Start of Block

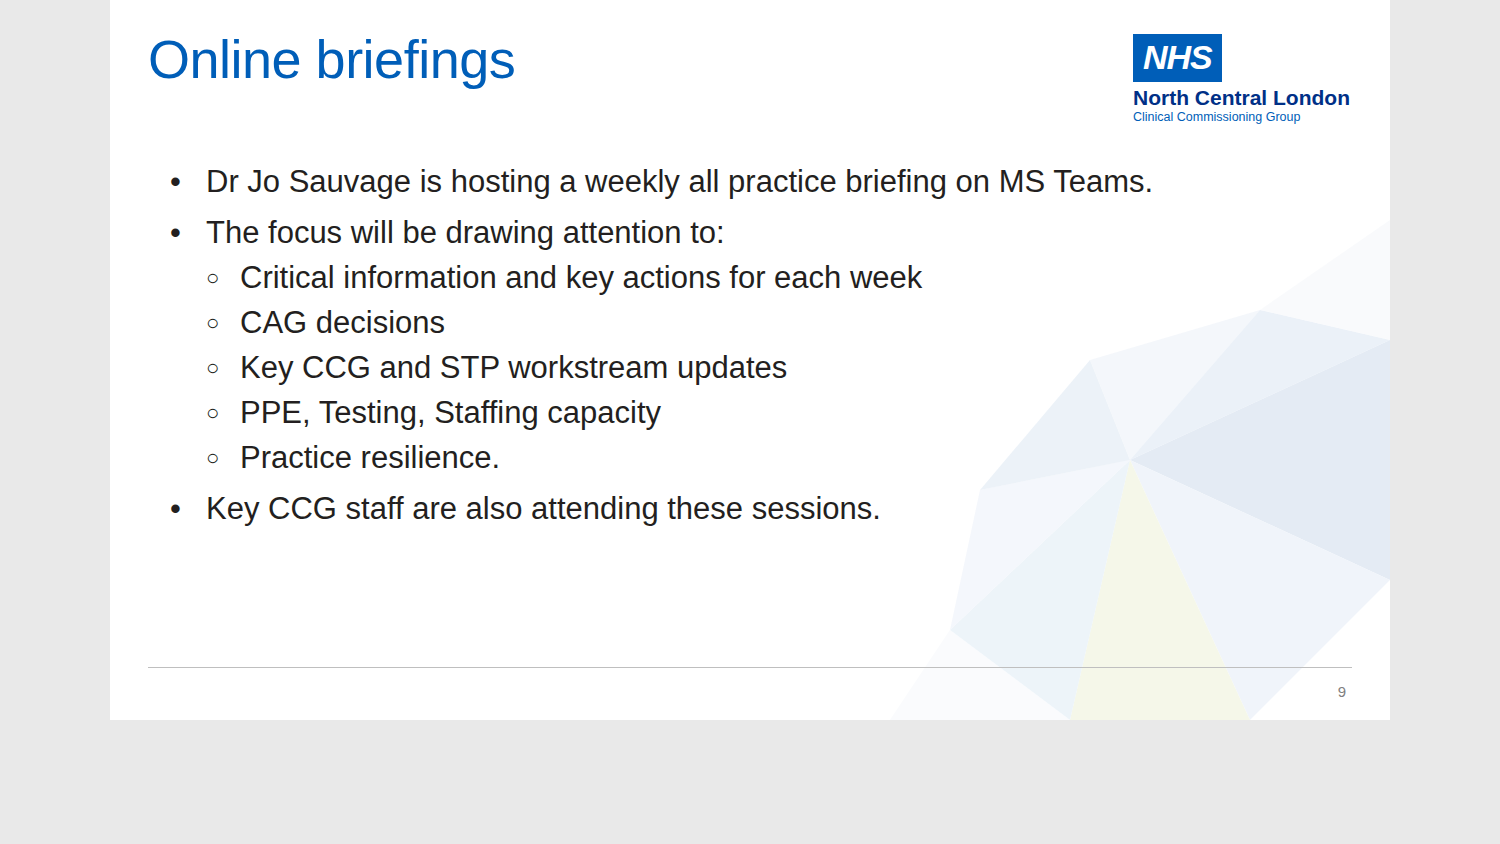Online briefings
NHS
North Central London
Clinical Commissioning Group
Dr Jo Sauvage is hosting a weekly all practice briefing on MS Teams.
The focus will be drawing attention to:
Critical information and key actions for each week
CAG decisions
Key CCG and STP workstream updates
PPE, Testing, Staffing capacity
Practice resilience.
Key CCG staff are also attending these sessions.
9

End of Block

**Work request:**
Please let your answer be exactly the lines from the one holding "CAG decisions" through the last line of the entries above, both ends included.

**Response for this exercise:**
CAG decisions
Key CCG and STP workstream updates
PPE, Testing, Staffing capacity
Practice resilience.
Key CCG staff are also attending these sessions.
9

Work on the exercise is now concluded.